##### MATERIAL TO PROCESS
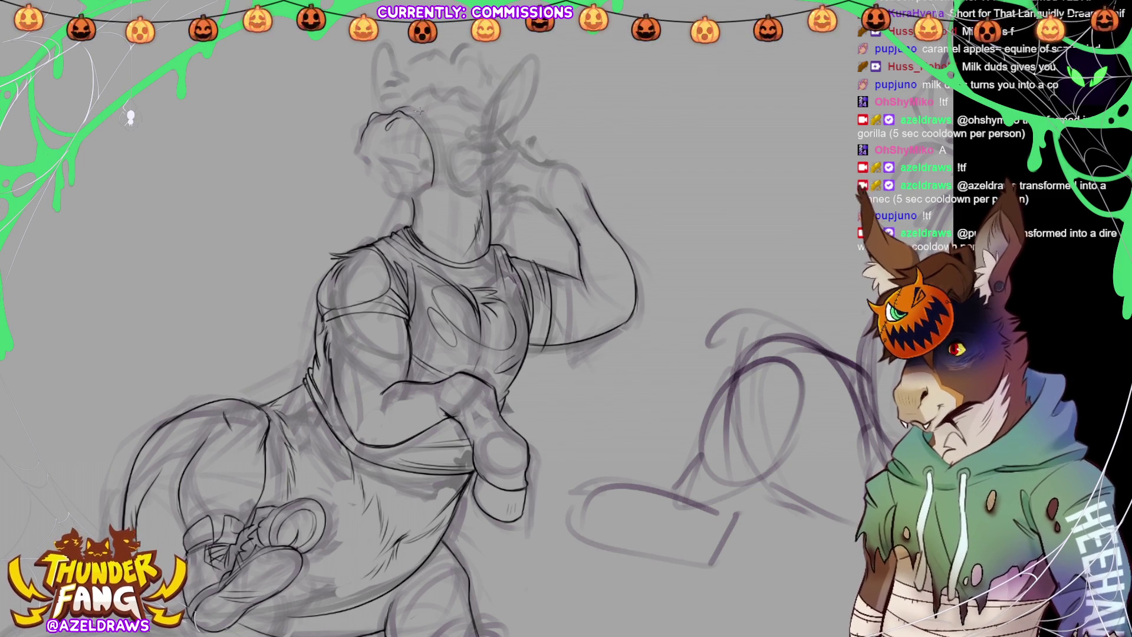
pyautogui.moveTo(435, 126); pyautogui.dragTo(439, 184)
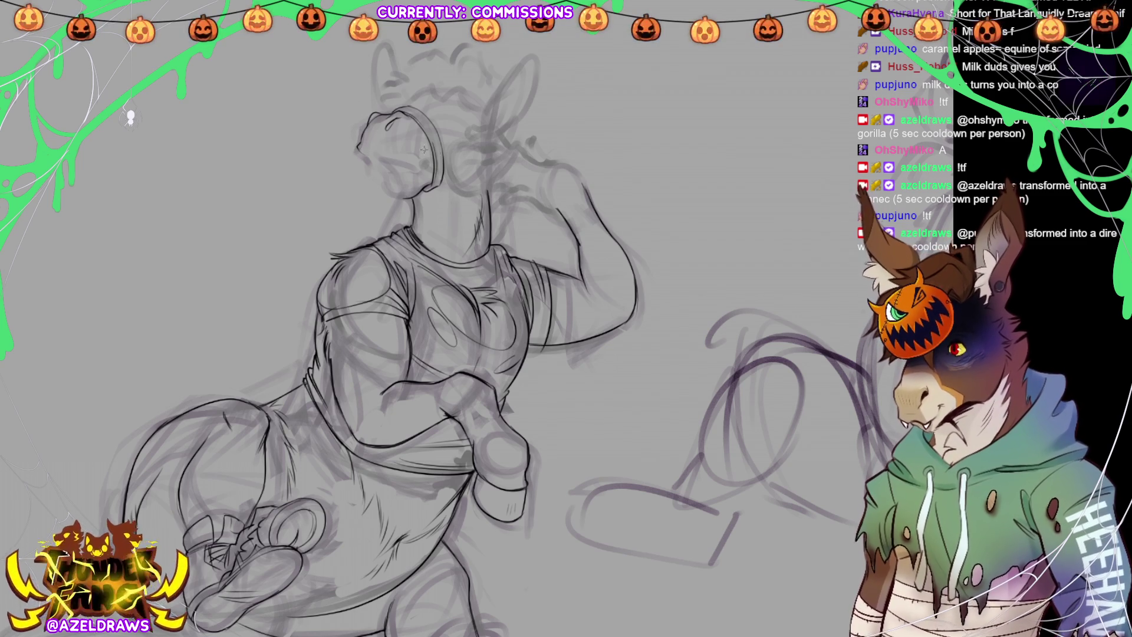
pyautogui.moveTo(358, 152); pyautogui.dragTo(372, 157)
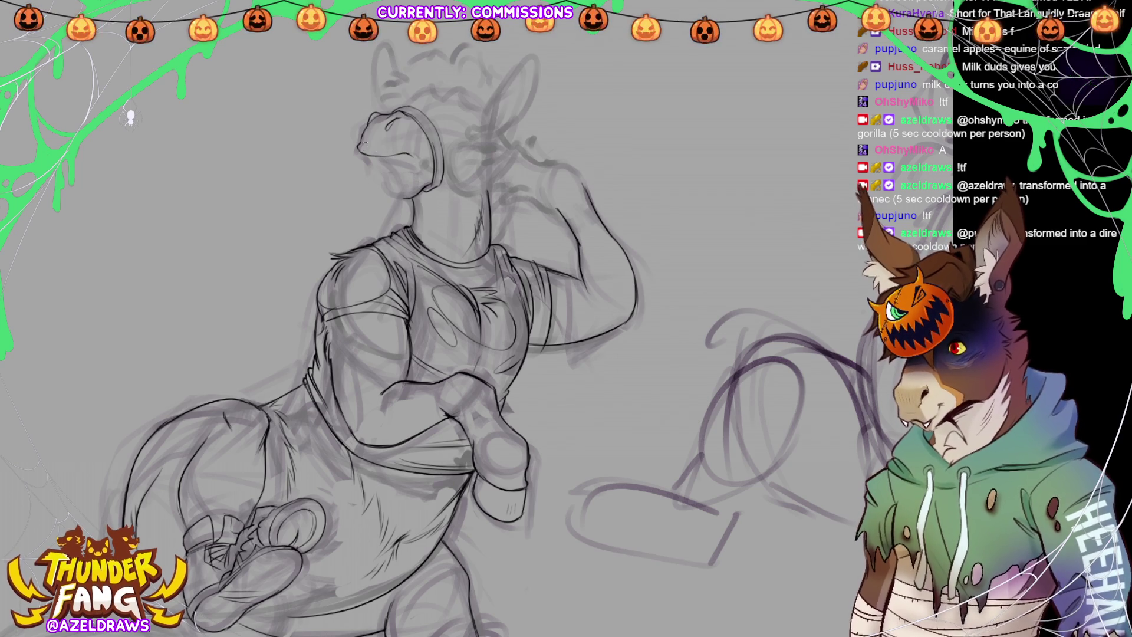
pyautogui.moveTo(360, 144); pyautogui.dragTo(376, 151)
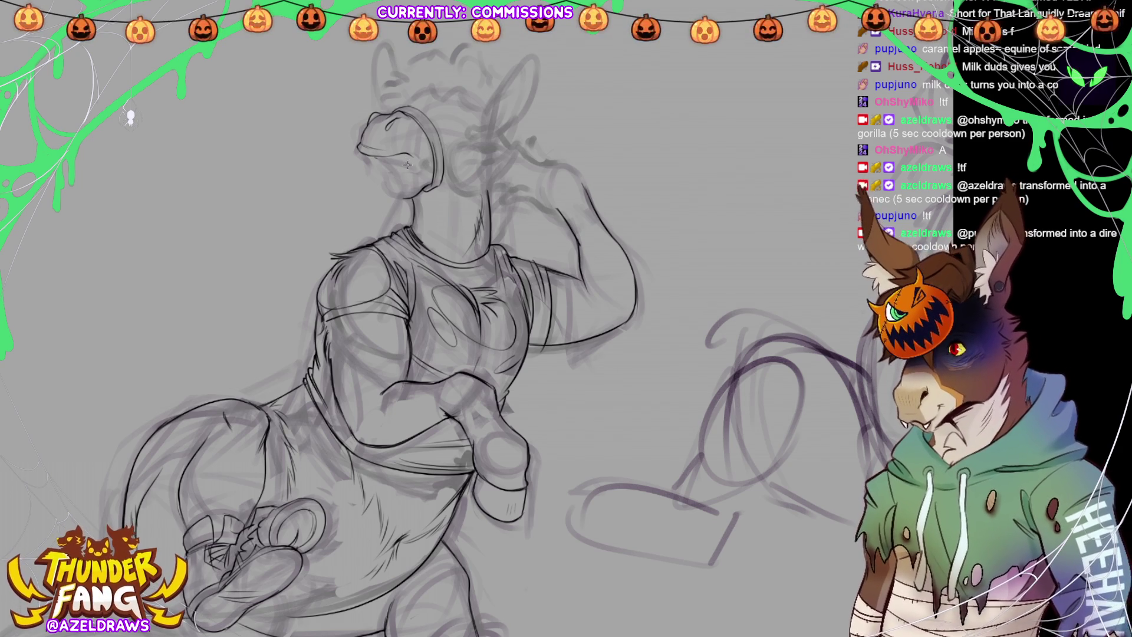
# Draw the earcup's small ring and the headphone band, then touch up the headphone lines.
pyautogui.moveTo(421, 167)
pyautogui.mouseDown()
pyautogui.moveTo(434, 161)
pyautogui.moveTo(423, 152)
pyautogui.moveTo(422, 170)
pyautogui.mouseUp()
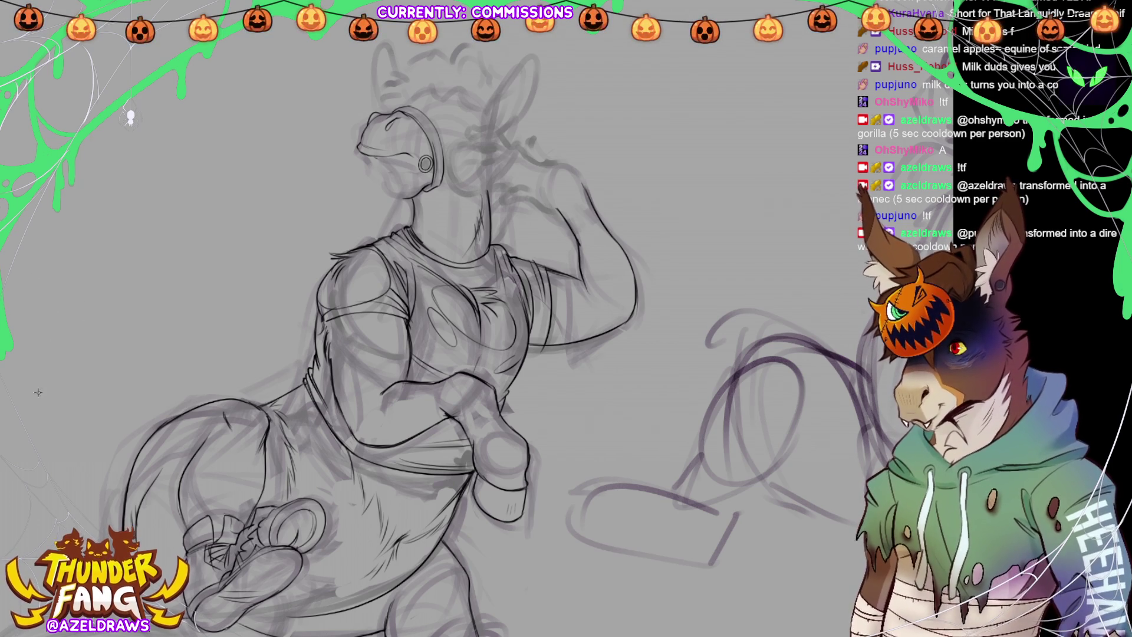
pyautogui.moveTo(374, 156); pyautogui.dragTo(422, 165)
##########
▸ WHAT TO WORK ON: The lines to copy are those in the records above containing the word "pyautogui".

▸ WRITTEN REPLY:
pyautogui.moveTo(435, 126); pyautogui.dragTo(439, 184)
pyautogui.moveTo(358, 152); pyautogui.dragTo(372, 157)
pyautogui.moveTo(360, 144); pyautogui.dragTo(376, 151)
pyautogui.moveTo(421, 167)
pyautogui.mouseDown()
pyautogui.moveTo(434, 161)
pyautogui.moveTo(423, 152)
pyautogui.moveTo(422, 170)
pyautogui.mouseUp()
pyautogui.moveTo(374, 156); pyautogui.dragTo(422, 165)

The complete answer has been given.